Айсман почувствовал, как здание стало сотрясаться. «Наверное, бомбят совсем рядом, — подумал он. — Или кидают очень большие бомбы… Странный разговор…»

Он позвонил дежурному. Тот вошел — иссиня-бледный, потный. Айсман спросил:

— Это была официальная запись или контрольная?

Дежурный тихо ответил:

— Сейчас, я должен уточнить.

— Бомбят близко?

— У нас выбило стекла…

— А в убежище вам уйти нельзя?

— Нет, — ответил дежурный. — Это запрещено.

Айсман хотел было продолжать прослушивание, но вернувшийся дежурный сообщил ему, что Штирлиц запись не вел; это осуществлялось по указанию контрразведки — в целях контрольной проверки сотрудников центрального аппарата.

 

Шелленберг сказал:

— Это были тонные бомбы, не меньше.

— Видимо, — согласился Штирлиц. Он сейчас испытывал острое желание выйти из кабинета и немедленно сжечь ту бумагу, которая лежала у него в папке — рапорт Гиммлеру о переговорах «изменников СД» с Западом. «Эта хитрость Шелленберга, — думал Штирлиц, — не так проста, как кажется. Пастор, видимо, интересовал его с самого начала. Как фигура прикрытия в будущем. То, что пастор понадобился именно сейчас, — симптоматично. И без ведома Гиммлера он бы на это не пошел!» Но Штирлиц понимал, что он должен не спеша, пошучивая, обговаривать с Шелленбергом все детали предстоящей операции, никак не высказывая волнения.

— По-моему, улетают, — сказал Шелленберг, прислушиваясь. — Или нет?

— Улетают, чтобы взять новый запас бомб…

— Нет, эти сейчас будут развлекаться на базах. У них хватает самолетов, чтобы бомбить нас беспрерывно… Так, значит, вы считаете, что пастор, если мы возьмем его сестру с детьми как заложницу, обязательно вернется?

— Обязательно…

— И будет по возвращении молчать на допросе у Мюллера о том, что именно вы просили его поехать туда в поиске контактов?

— Не убежден.

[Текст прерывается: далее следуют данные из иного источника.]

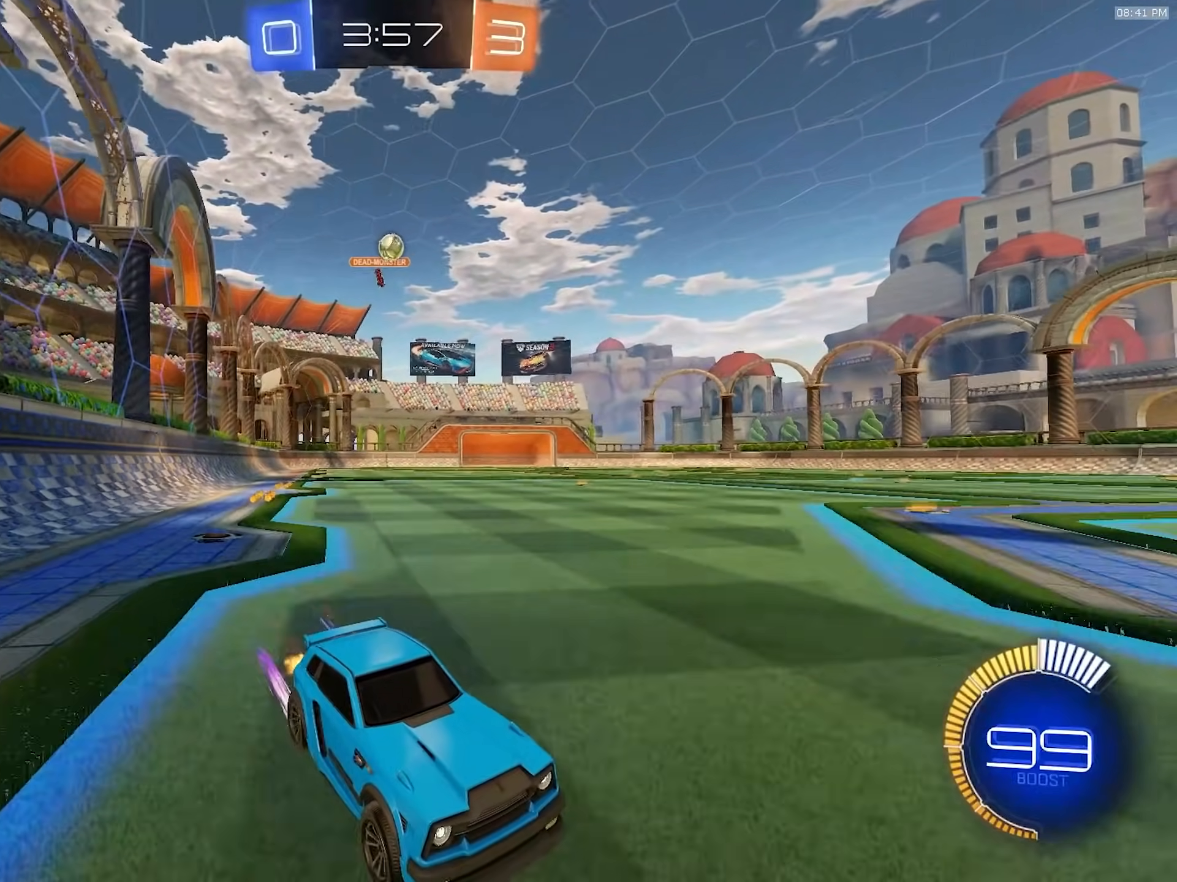
{"dt_ms": 500, "buttons": [], "left_stick": "left", "right_stick": "center", "events": [[50, "R1", "up"], [67, "left_stick", "right"], [100, "R2", "up"], [317, "left_stick", "center"], [367, "left_stick", "left"]]}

Смотря кто его будет допрашивать.

— Лучше, чтобы у вас остались магнитофонные ленты с его беседами, а он… так сказать, сыграл в ящик при бомбежке?

— Подумаю.

— Долго хотите думать?

— Я бы просил разрешить повертеть эту идею как следует.

— Сколько времени вы собираетесь «вертеть идею»?

— Постараюсь к вечеру кое-что предложить.

— Хорошо, — сказал Шелленберг. — Улетели все-таки… Хотите кофе?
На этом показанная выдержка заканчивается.